One of the basic concepts of unarmed self-defense is creating distance between you and your attacker. This can be done vertically or horizontally. In this video, PDN Contributor Cecil Burch demonstrates a horizontal displacement move called the hip escape. It comes from Brazilian Jiu-Jitsu and is also known as shrimping. It can be used if you are pinned on the ground by an attacker. The goal is to move the hip that is closest to the attacker as far away as possible.
How Does It Work?
Start from the survival posture and maintain it throughout the move: forearms in and between your torso and the attacker’s, and face the attacker. Do not overexpose any part of your body. To execute the hip escape, unweight your body as much as you can. Put all your weight on one shoulder and the opposite foot. Every other body part comes up off the ground. Then turn the hips and throw your butt out to the side. The farther you can move it, the more space you will create.

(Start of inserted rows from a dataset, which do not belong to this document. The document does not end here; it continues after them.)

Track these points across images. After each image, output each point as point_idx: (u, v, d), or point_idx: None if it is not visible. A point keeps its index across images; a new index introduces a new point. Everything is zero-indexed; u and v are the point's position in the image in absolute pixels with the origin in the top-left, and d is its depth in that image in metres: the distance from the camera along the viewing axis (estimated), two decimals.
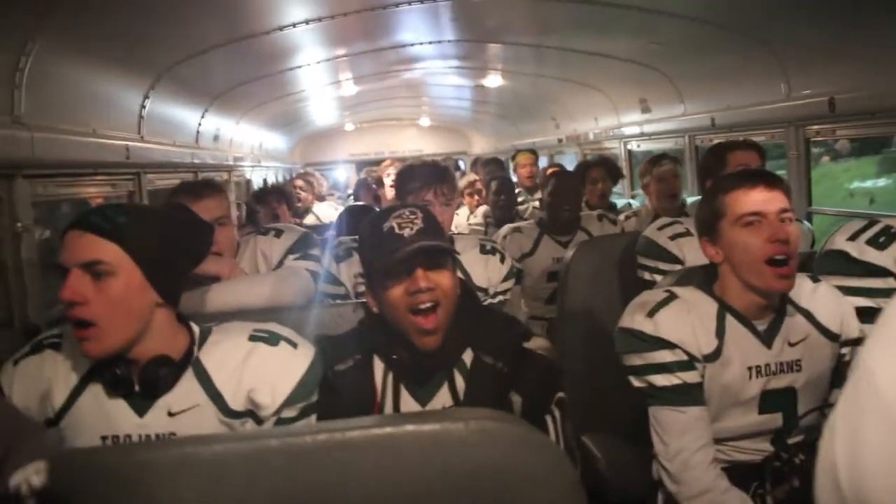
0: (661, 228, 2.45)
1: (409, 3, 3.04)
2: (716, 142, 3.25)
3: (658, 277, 2.35)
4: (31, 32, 1.99)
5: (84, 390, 1.35)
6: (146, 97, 3.04)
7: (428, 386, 1.46)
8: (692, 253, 2.30)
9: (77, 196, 2.65)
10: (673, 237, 2.40)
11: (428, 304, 1.37)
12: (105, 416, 1.33)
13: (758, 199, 1.58)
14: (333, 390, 1.45)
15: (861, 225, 1.79)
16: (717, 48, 3.23)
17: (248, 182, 6.20)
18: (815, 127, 3.03)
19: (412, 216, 1.44)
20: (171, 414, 1.33)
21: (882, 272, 1.71)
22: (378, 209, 2.32)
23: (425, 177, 2.18)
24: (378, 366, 1.48)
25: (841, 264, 1.76)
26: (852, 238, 1.77)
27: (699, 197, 3.78)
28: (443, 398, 1.45)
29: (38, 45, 2.02)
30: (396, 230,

Like some other unarmed self-defense techniques, the hip escape may need to be executed two, three or four times — as many times as you need to create the space that allows you to implement your next move. Each time you do the move, aim to get the maximum distance. The attacker will most likely still be coming after you, and one repetition will not be enough.
When learning the hip escape, first do it by yourself with no resistance until you feel confident. Then ask a training partner to lie on top of you as dead weight, giving you just a little room to move. When you can execute it well, you’ll be ready to incorporate it with other moves in a sparring session.